Para alguns pode parecer uma triste realidade, mas os personagens parecem felizes. Nota-se uma clara esperança em seus semblantes. Acreditam em Deus, este sim, que irá melhorar as coisas. Quanto ao Lula, concordam que é o melhor e mais conhecido. Questionados sobre político ladrão, eles dizem que todos são iguais. Qualquer um que estiver lá também roubará.

Os nomes e as histórias são fictícias. Qualquer semelhança com a realidade é mera coincidência.

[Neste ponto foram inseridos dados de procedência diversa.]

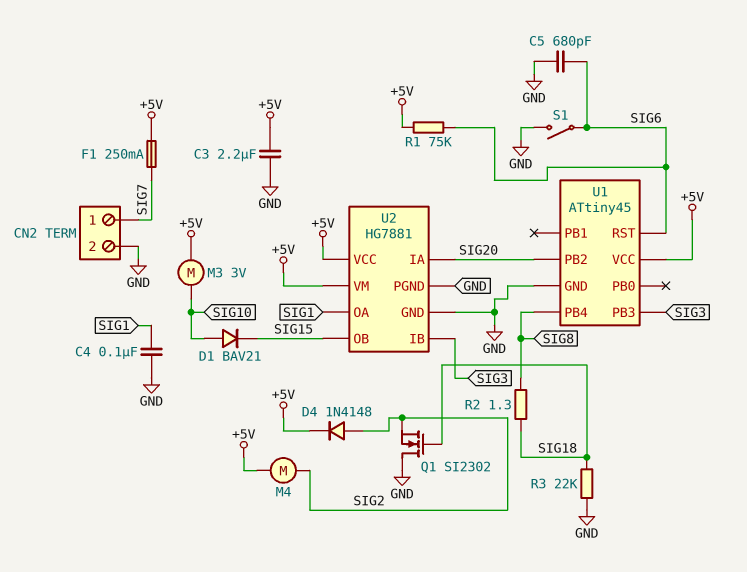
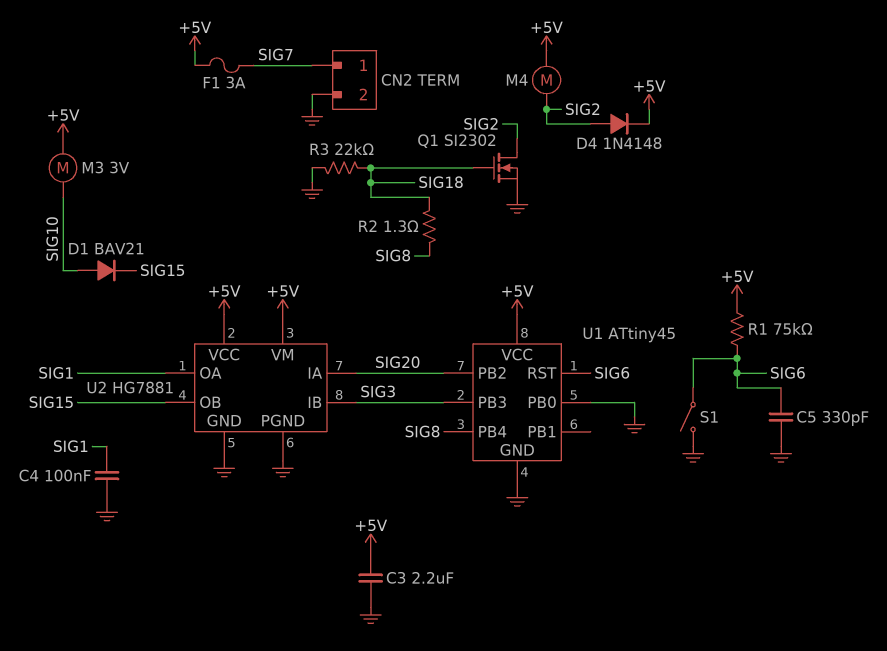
C5: 680pF (GND, SIG6) -> 330pF (GND, SIG6)
F1: 250mA (+5V, SIG7) -> 3A (+5V, SIG7)
Q1: NMOS SI2302 (G SIG18, D GND, S SIG2) -> NMOS SI2302 (G SIG18, D SIG2, S GND)
U1 pin PB0: none -> GND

Resumo da ópera: Independente do governante, é preciso melhorar as condições de vida da maioria da população deste imenso Brasil. O povo precisa de três coisas básicas: saúde, educação e emprego. O resto, cada um se vira como pode. Assim é que ocorre hoje. Inobstante todos os problemas, o povo é batalhador e vai levando a vida sem muitas aspirações. É preciso tornar o homem um cidadão. Criar valores e oportunidades para todos. Somente desta forma nosso país se desenvolverá.